Quinine is excreted in some degree by nearly all the glands of the body, but mainly by the kidneys. Traces of it may be detected in the urine within an hour of its administration, and most of it is eliminated within eight or ten hours. The study of the urine is highly interesting in correlation with that of the influence of quinine upon the oxidising power of the blood, and upon the movements of the leukocytes. The amount of urea, creatin, creatinin, sulphates and phosphates in the urine is diminished, clearly showing that quinine exerts an inhibitory influence over the metabolic processes of the body. This conclusion is further confirmed by the observation that the amount of carbonic acid excreted by the lungs is also diminished. The uric acid excreted in the urine (mostly in the form of urates) is markedly diminished. This product is largely derived from the nuclei of the leukocytes, which contain large quantities of the nucleo-proteids, of which uric acid is a decomposition product. It is therefore plain that the diminution of leucocytic movement is to be regarded as a sign of diminished metabolism within the cells.

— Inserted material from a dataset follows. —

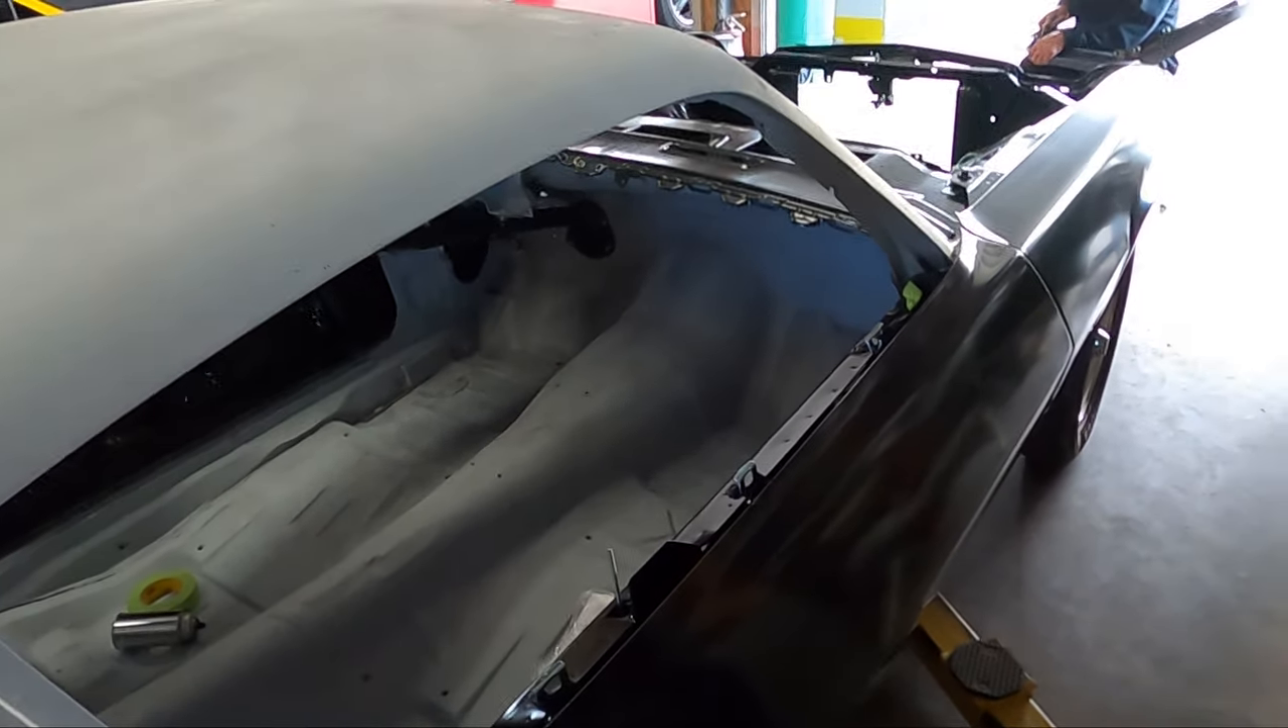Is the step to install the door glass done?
No.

Therapeutics.—The supreme value of quinine is as a specific antidote to malaria, against which it also possesses a powerful prophylactic action. Ten or fifteen grains of the sulphate are often given three times a day for this latter purpose, and smaller doses of the much more efficacious acid hydrochloride will be found to convey even more certain immunity. In treating malaria (including ague, remit tent fever, intermittent fever, and all its other forms) with this drug certain important facts are to be observed. Quinine administered by the mouth or by any other means will soon enter the blood, and will then kill the haematozoon malariae, whether it be free in the blood-plasma, in the leukocytes or in the red blood corpuscles. There is one exception, however. Quinine is apparently powerless to kill the organism when it is in its reproductive phase. This phase corresponds to the pyretic attack. There is therefore no purpose to be served by administering quinine during a malarial paroxysm. Two successful methods may be adopted. The quinine may be given in a single large dose—30 grains of the sulphate, or 20 of the acid hydrochloride—an hour or two before the attack is due, i.e. just before the parent organism in the red blood corpuscles is about to discharge the new generation of young parasites into the blood-plasma. An equally effective method, which may be combined with the above, is to give the quinine in Io-grain doses of the acid hydrochloride every four hours between the attacks. Whichever method be adopted, the paroxysm that was expected will probably not appear. After a single full dose of quinine no parasites can as a rule be observed in the blood for several days. In beginning treatment, it is well to clear the hepatic and alimentary passages by a preliminary dose of calomel combined with a secretory cholagogue, such as enonymin or iridin. The quinine treatment may be begun with success on the day following an attack. Quinine is much less efficacious in the treatment of post-malarial symptoms, such as neuralgia and haematuria, when no parasites can be detected in the blood. In such cases quinine is often inferior to arsenic.
Quinine is largely used as a bitter tonic in doses of about half a grain. The acid hydrochloride is the best salt to employ.
Quinine has some analgesic power, and is a safe and often efficient drug in the treatment of neuralgia, even when the patient has not had malaria. Somewhat smaller doses than those given in pyrexia should be employed.